Exercise set:
a) Rewrite the paragraph of the van ride story that begins "Here I am--half-out the van" in one shorter sentence. Keep its main facts.
b) According to the van ride story, how long did the narrator shake from anger during the test?
c) Decide whether each statement agrees with the van ride story. Answer yes or no for each, and quote the words of the story that decide it.
(i) The driver agreed to accept ten dollars.
(ii) The sliding van door closed on the narrator's arm.
(iii) The narrator gave the driver a twenty and demanded five back.

Extract to read:
Well, I can give you ten or I can get out of the car and never use your service again, I say. (Now, in the moment, I knew haggling for five dollars is not a huge deal, but was more concerned about getting to my test than anything and was not willing to give up even a buck to someone who had made me more than a half hour late.)

'NO,' he said, picking up his little radio as if he's going to tattle on me to HQ.

Well, I'm never calling your service again, I say and move to open the sliding van door.

As I start to step out of the van, Mr. Crazy-Ricky-Martin-Lovin'-Motherfucker starts TO DRIVE THE VAN!!

Here I am--half-out the van and it's moving! Cars honk and he swerves me toward the next parked car. I throw myself out and as the momentum of the stopping van thrusts forward, the van door SLIDES SHUT ON MY ARM.

'Are you crazy, MISS?' he yells at me.
Am I crazy!? I half-gasp back. YOU just drove with me OUT OF THE CAR.

At this point, I settled on the idea of either reporting him or suing his ass and threw him the twenty and yelled, GIVE ME FIVE AND EXPECT TO BE REPORTED. I HOPE THAT'S WORTH FIVE DOLLARS TO YOU!

I ran into the Kaplan test, where I took my test, totally frazzled, and shook out of anger the entire three and a half hours.

Records:

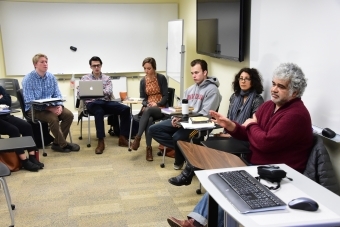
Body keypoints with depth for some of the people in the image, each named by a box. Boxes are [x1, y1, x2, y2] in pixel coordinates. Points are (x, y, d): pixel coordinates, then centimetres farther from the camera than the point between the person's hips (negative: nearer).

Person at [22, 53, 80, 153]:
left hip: (51, 105, 6)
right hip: (34, 108, -6)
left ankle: (57, 143, -7)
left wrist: (59, 105, -17)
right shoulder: (28, 79, -14)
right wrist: (49, 108, -28)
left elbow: (57, 94, 6)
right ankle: (63, 144, -13)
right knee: (53, 118, -31)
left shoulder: (51, 77, 2)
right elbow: (30, 102, -19)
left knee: (69, 115, -17)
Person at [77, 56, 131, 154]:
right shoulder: (85, 78, 16)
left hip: (106, 102, 3)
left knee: (126, 109, -23)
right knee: (99, 112, -40)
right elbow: (79, 93, 4)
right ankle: (101, 141, -37)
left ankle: (123, 137, -19)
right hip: (92, 103, -2)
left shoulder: (107, 78, 17)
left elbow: (108, 92, -1)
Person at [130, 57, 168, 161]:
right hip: (148, 108, 2)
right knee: (149, 119, -34)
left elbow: (165, 96, -5)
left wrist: (157, 104, -21)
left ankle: (137, 137, -34)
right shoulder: (143, 81, 10)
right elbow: (142, 98, 9)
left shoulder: (161, 78, -2)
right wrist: (147, 104, -13)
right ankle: (148, 148, -35)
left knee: (147, 111, -37)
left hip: (161, 108, -2)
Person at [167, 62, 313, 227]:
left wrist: (252, 125, -8)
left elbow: (266, 142, -27)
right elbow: (249, 135, 9)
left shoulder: (296, 115, -22)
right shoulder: (268, 105, 7)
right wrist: (230, 126, -11)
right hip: (257, 166, 9)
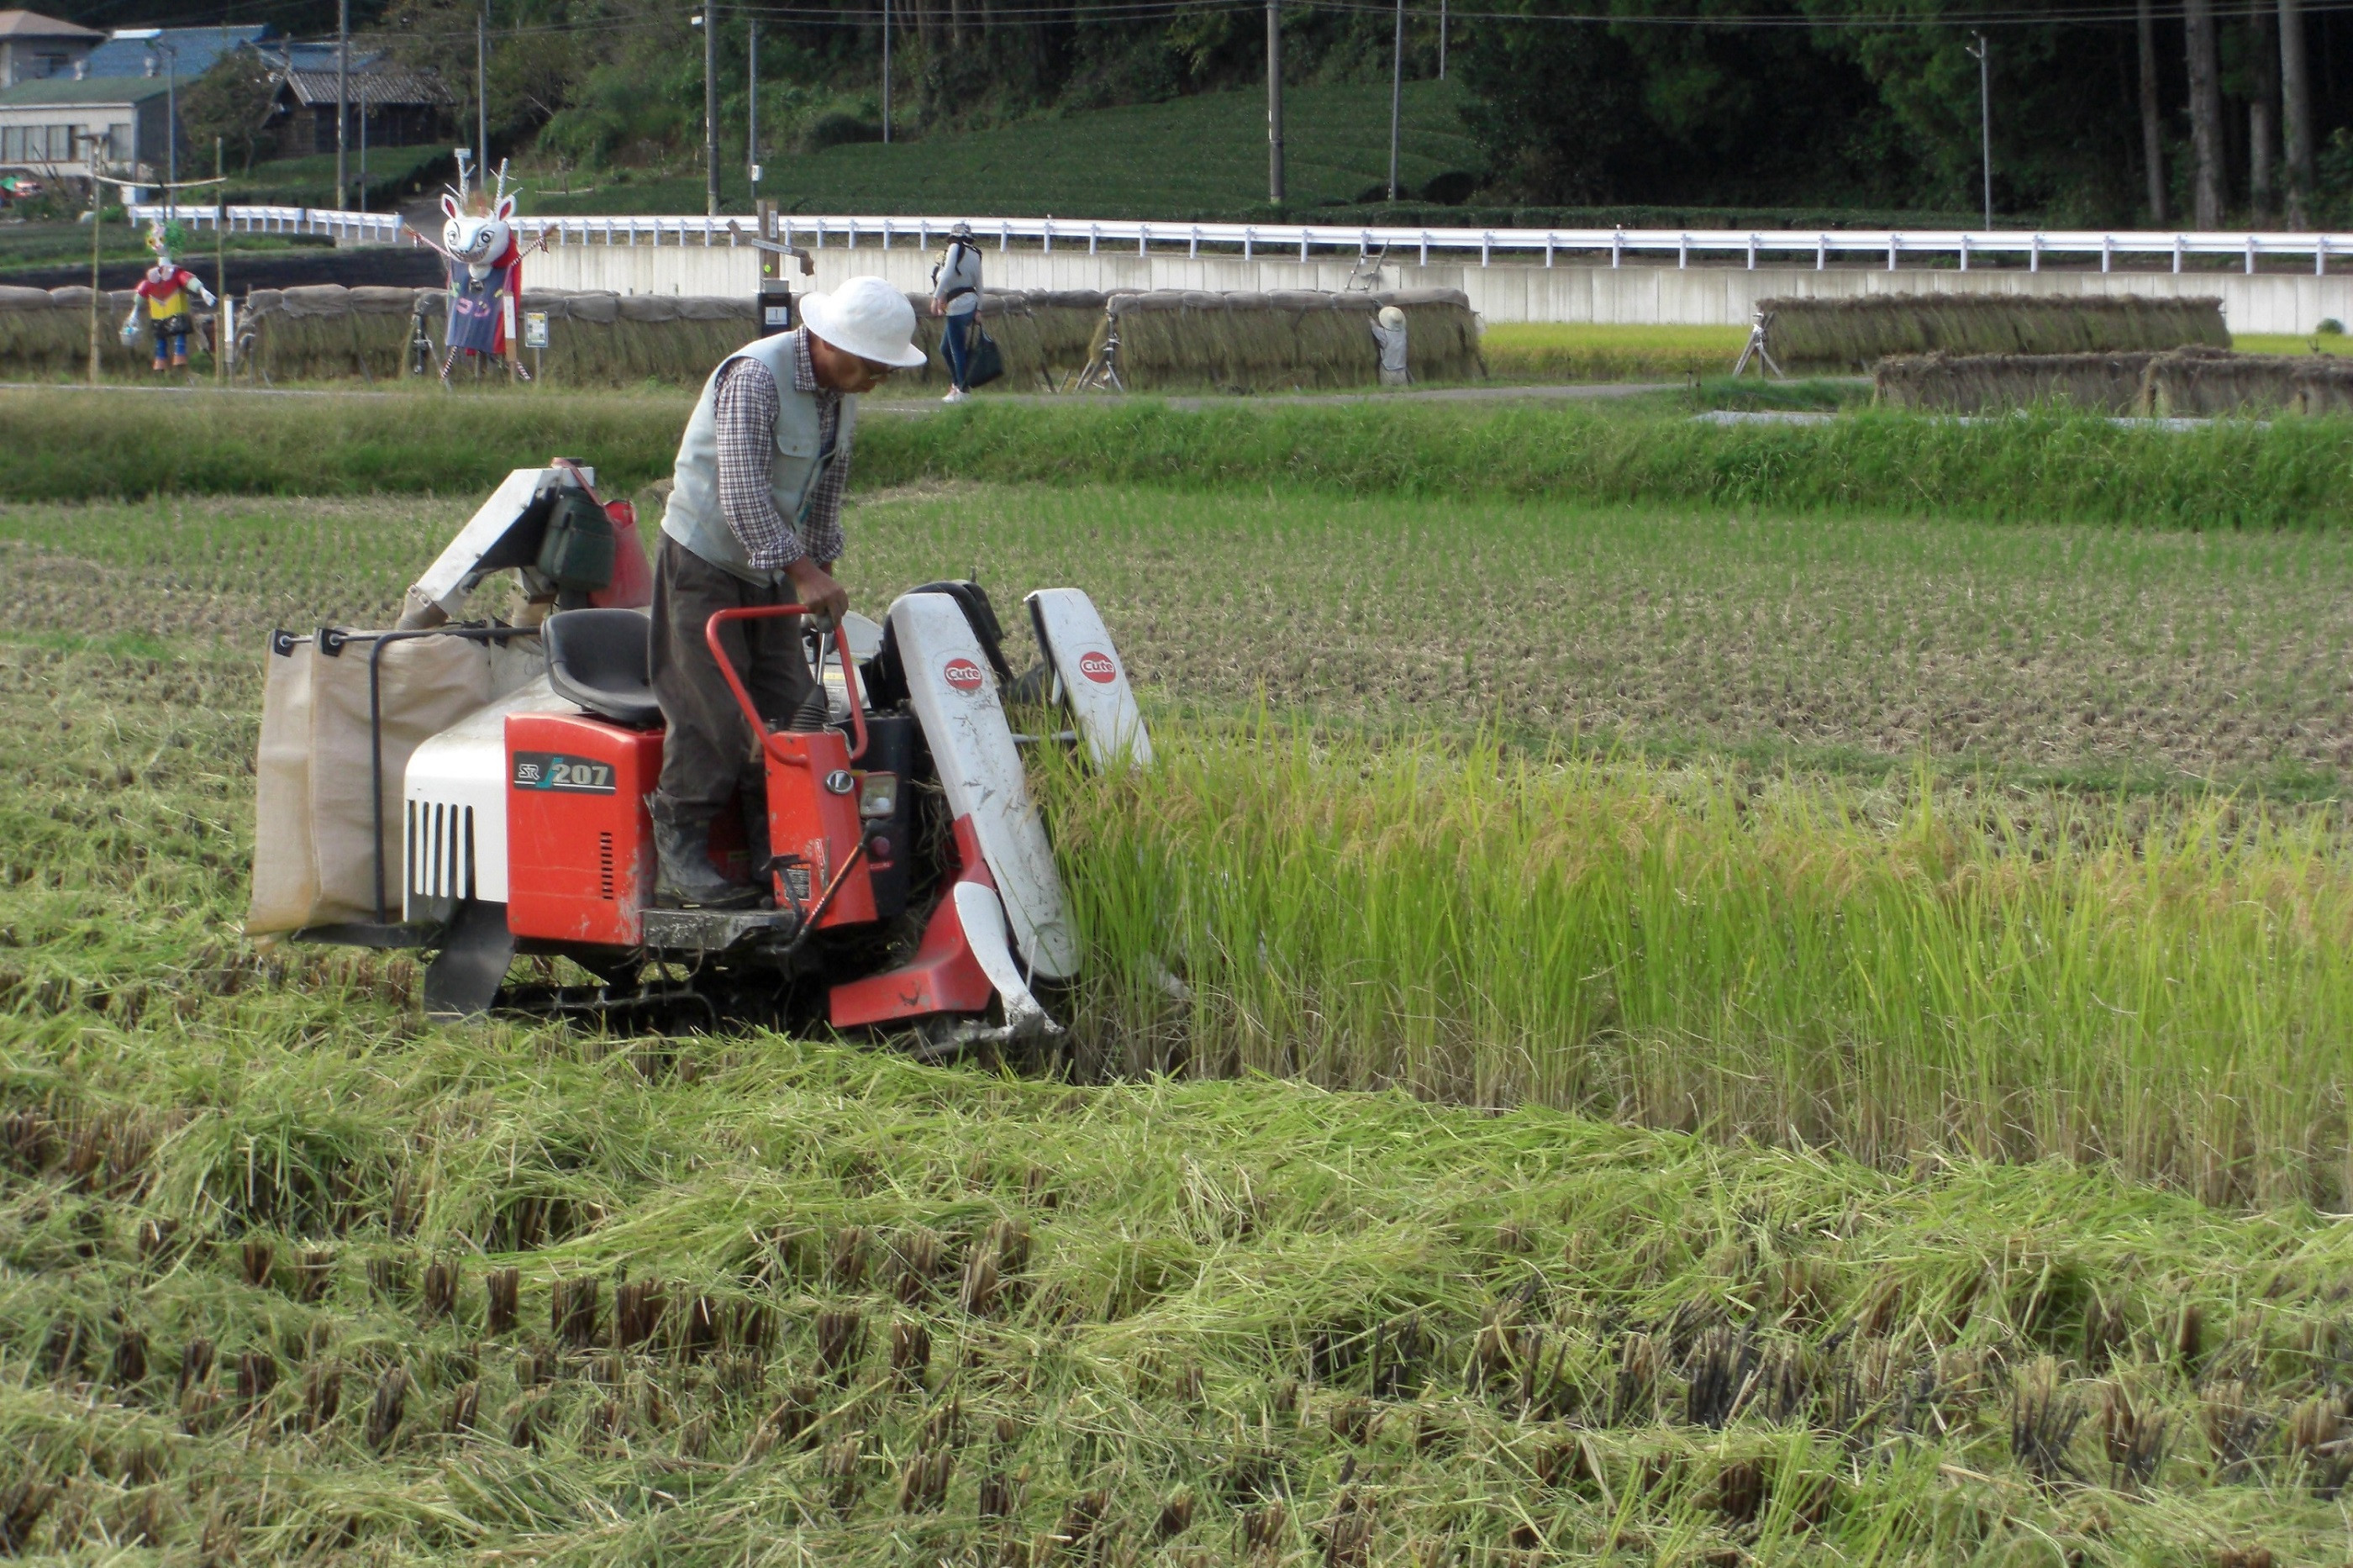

Responses to the exercise:
a) Halfway out of the moving van, with cars honking and the driver swerving toward a parked car, I threw myself out, and the sliding door slammed shut on my arm as the van stopped.

b) The entire three and a half hours.

c)
(i) No: "'NO,' he said"
(ii) Yes: "the van door SLIDES SHUT ON MY ARM"
(iii) Yes: "threw him the twenty and yelled, GIVE ME FIVE AND EXPECT TO BE REPORTED"